*WHAT TO PRODUCE:*
Exact transcription with no images: write out all of the entries below.

*MATERIAL SUPPLIED:*
★ ★ ★ ★ ★ ★ ★
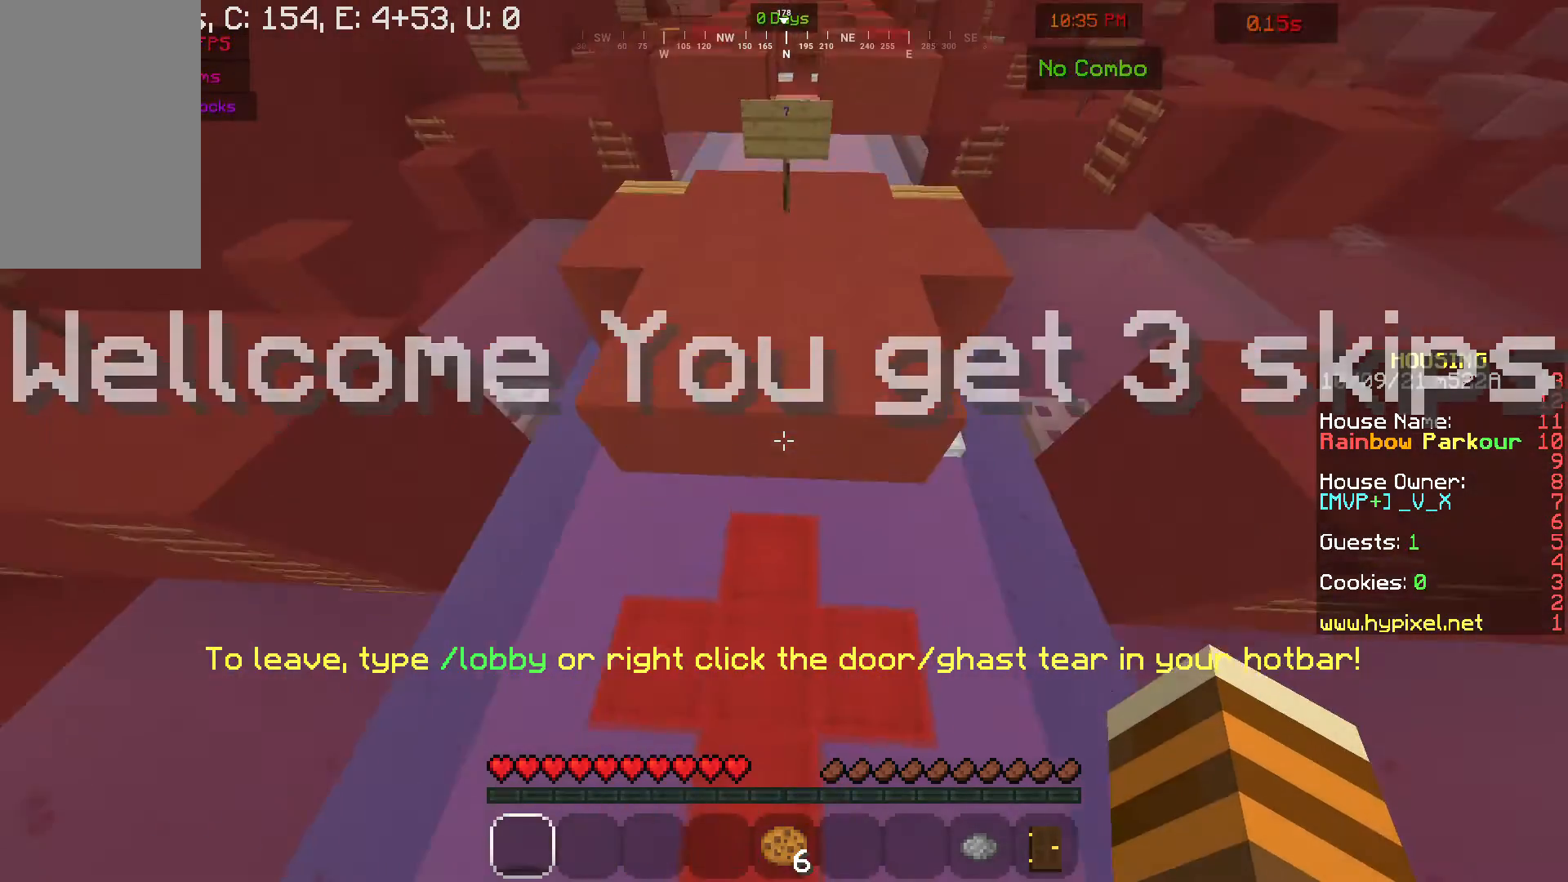
{"keys": ["w"], "mouse": [], "events": []}
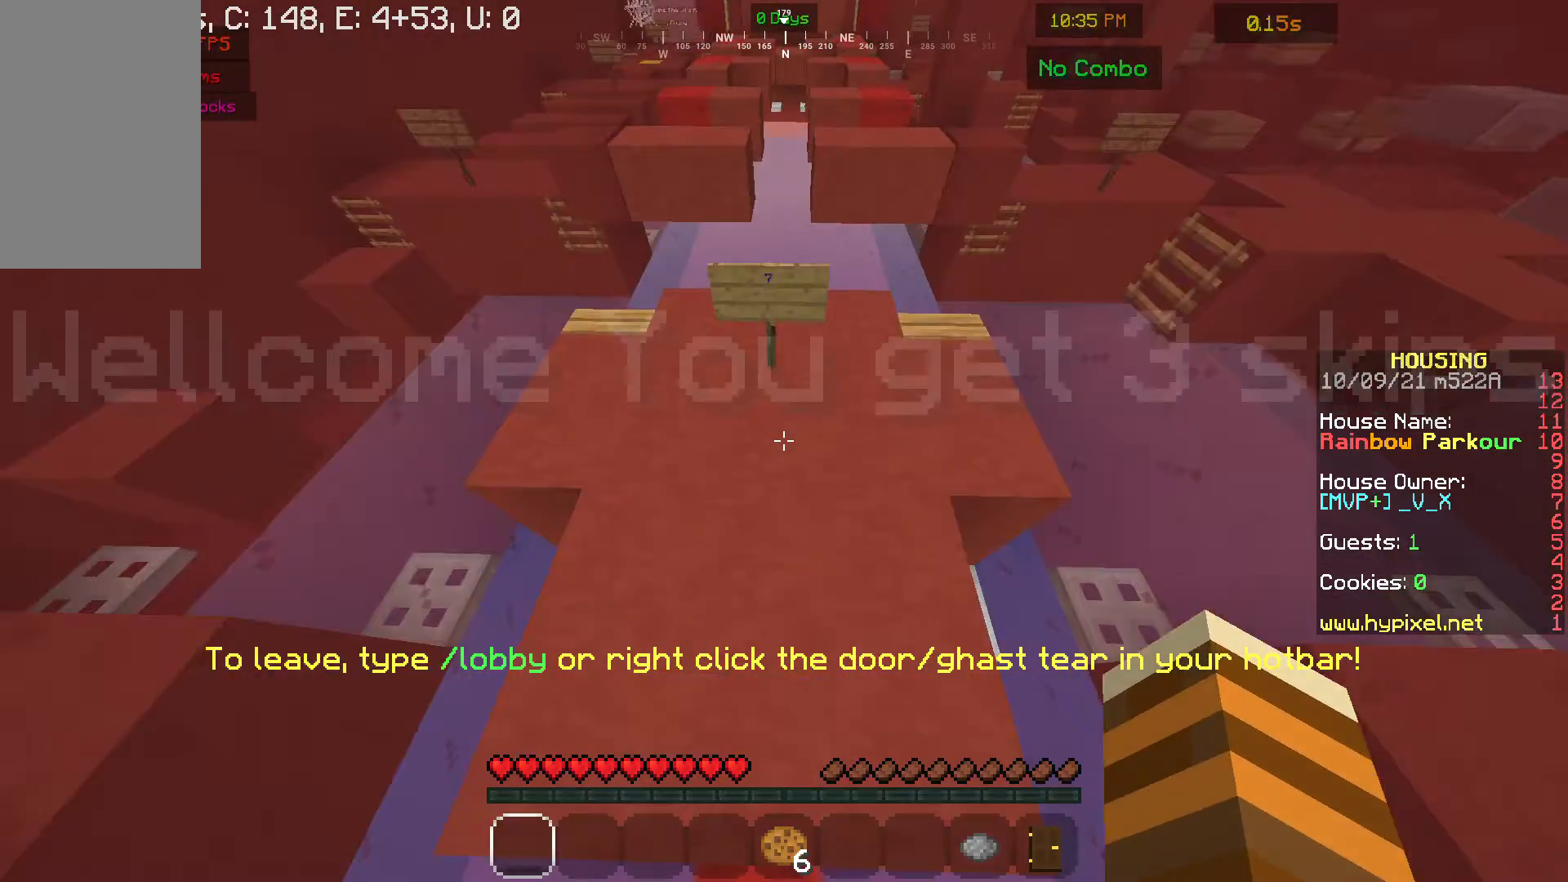
{"keys": [], "mouse": [], "events": [[467, "w", "up"]]}
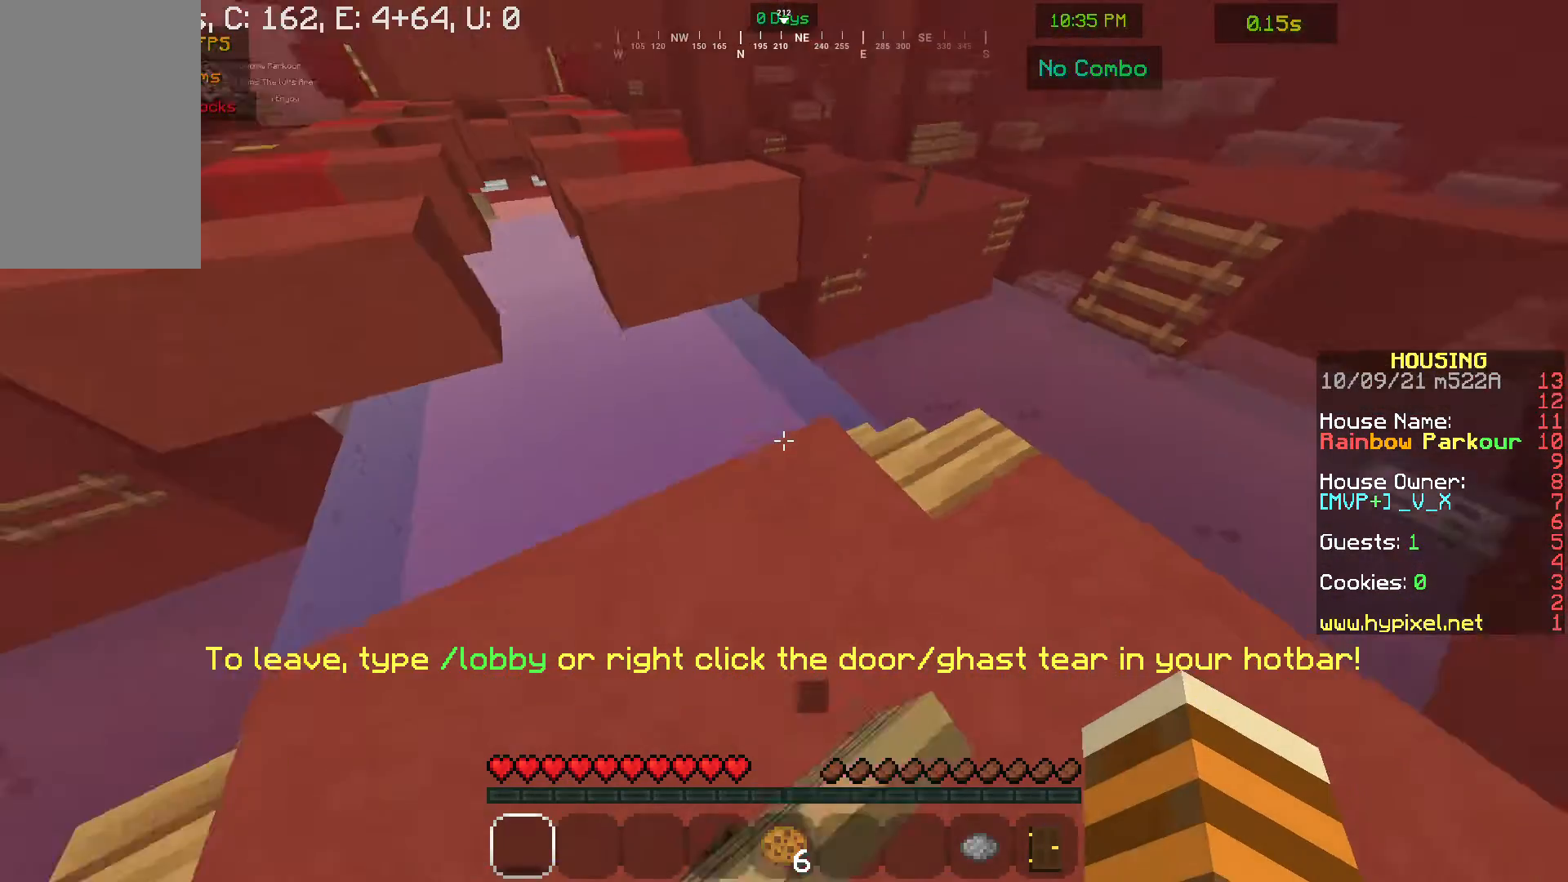
{"keys": ["w"], "mouse": [], "events": [[200, "d", "down"], [400, "d", "up"], [433, "w", "down"]]}
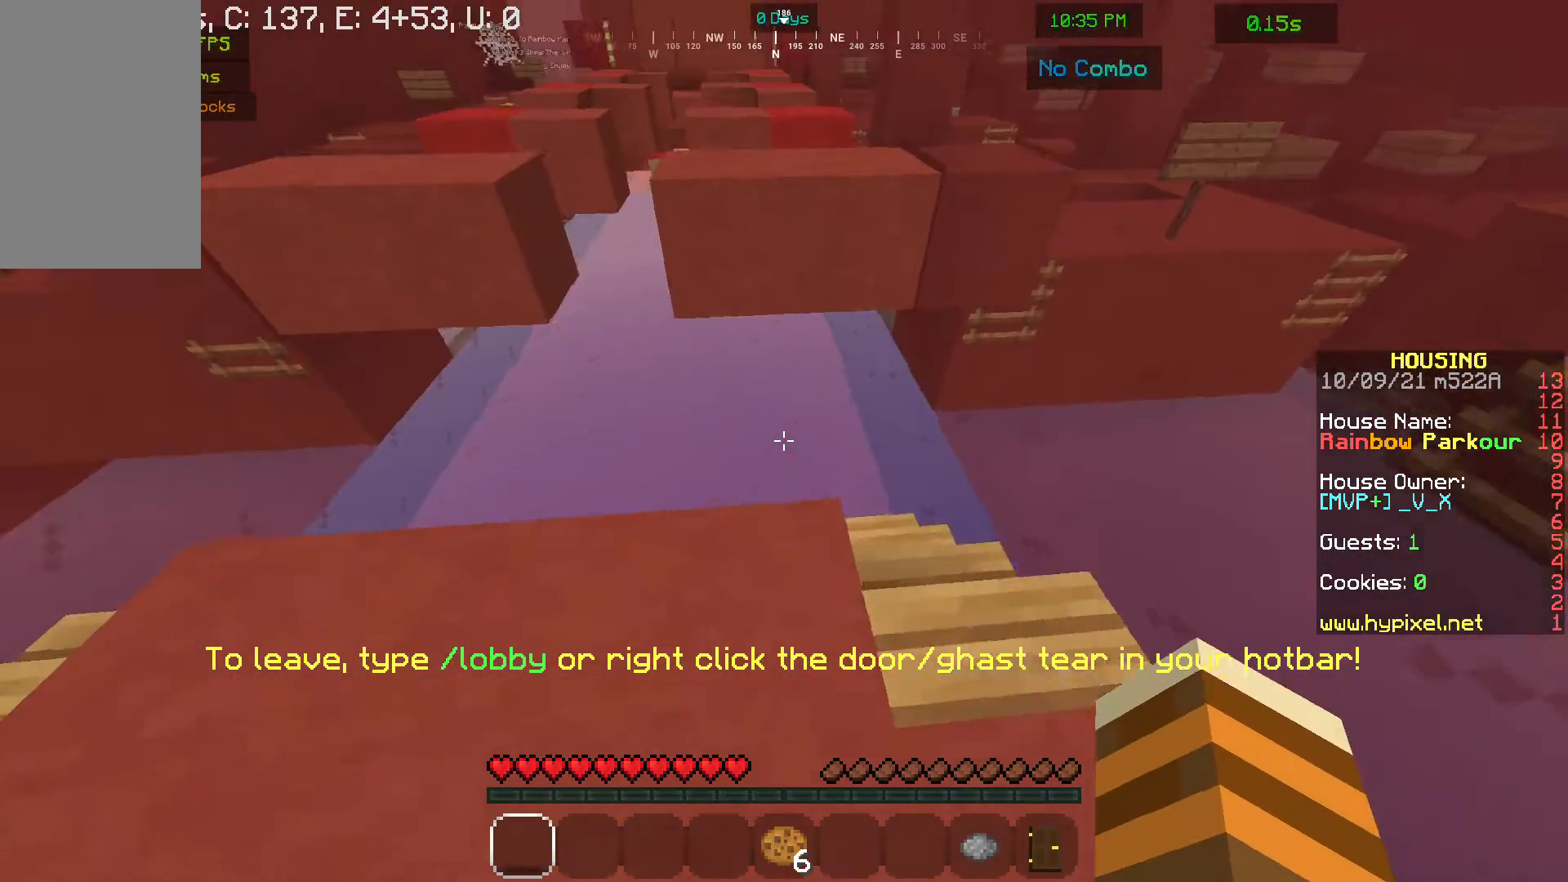
{"keys": ["w"], "mouse": [], "events": []}
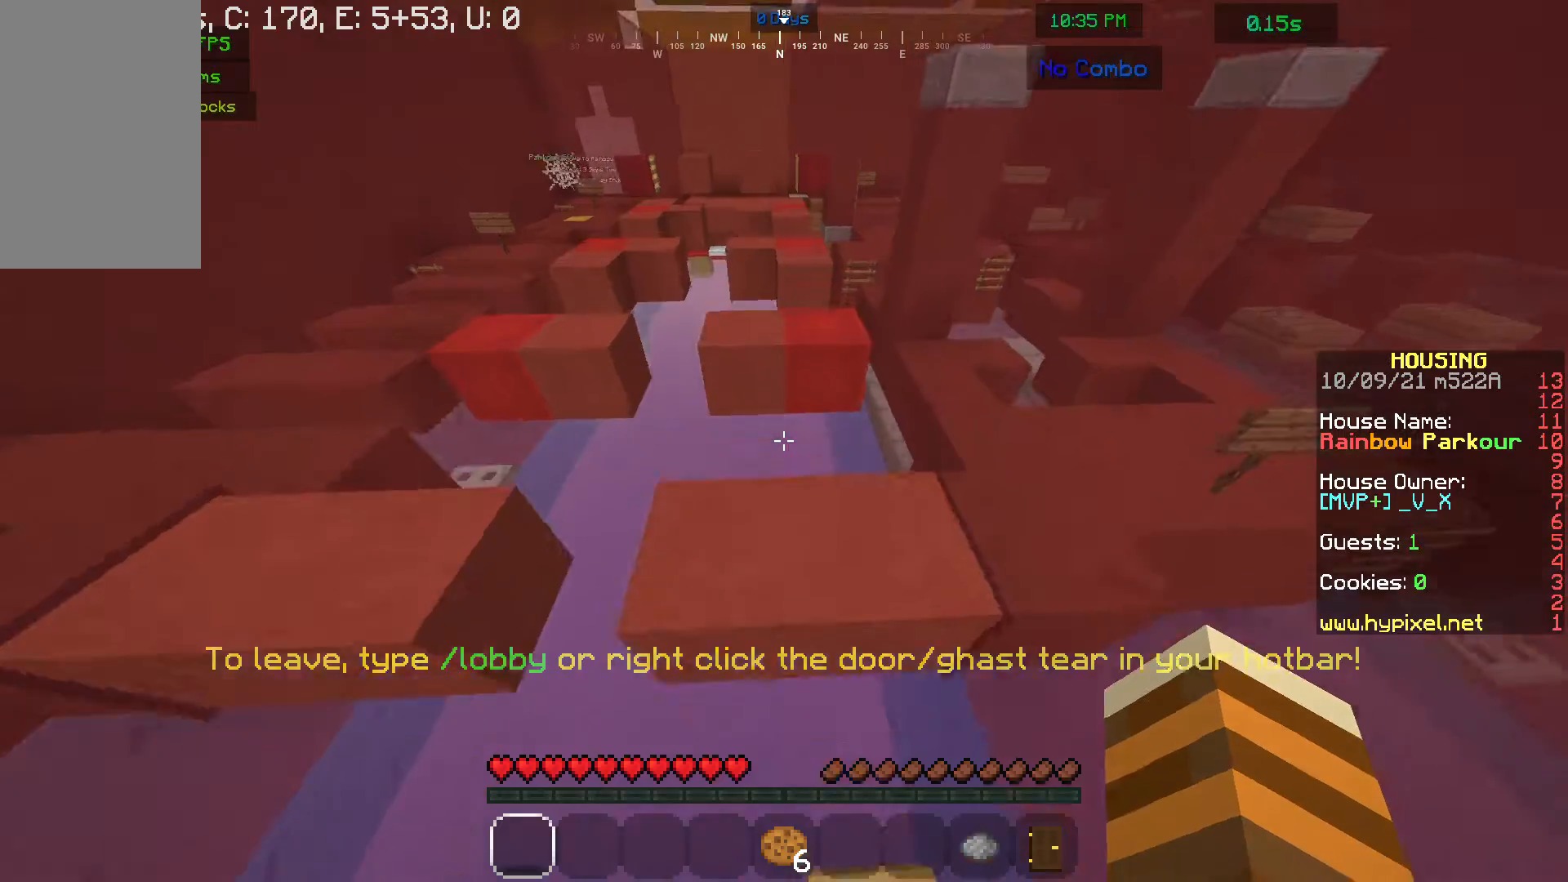
{"keys": [], "mouse": [], "events": [[433, "w", "up"]]}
★ ★ ★ ★ ★ ★ ★
*SOLUTION:*
{"keys": ["w"], "mouse": [], "events": []}
{"keys": [], "mouse": [], "events": [[467, "w", "up"]]}
{"keys": ["w"], "mouse": [], "events": [[200, "d", "down"], [400, "d", "up"], [433, "w", "down"]]}
{"keys": ["w"], "mouse": [], "events": []}
{"keys": [], "mouse": [], "events": [[433, "w", "up"]]}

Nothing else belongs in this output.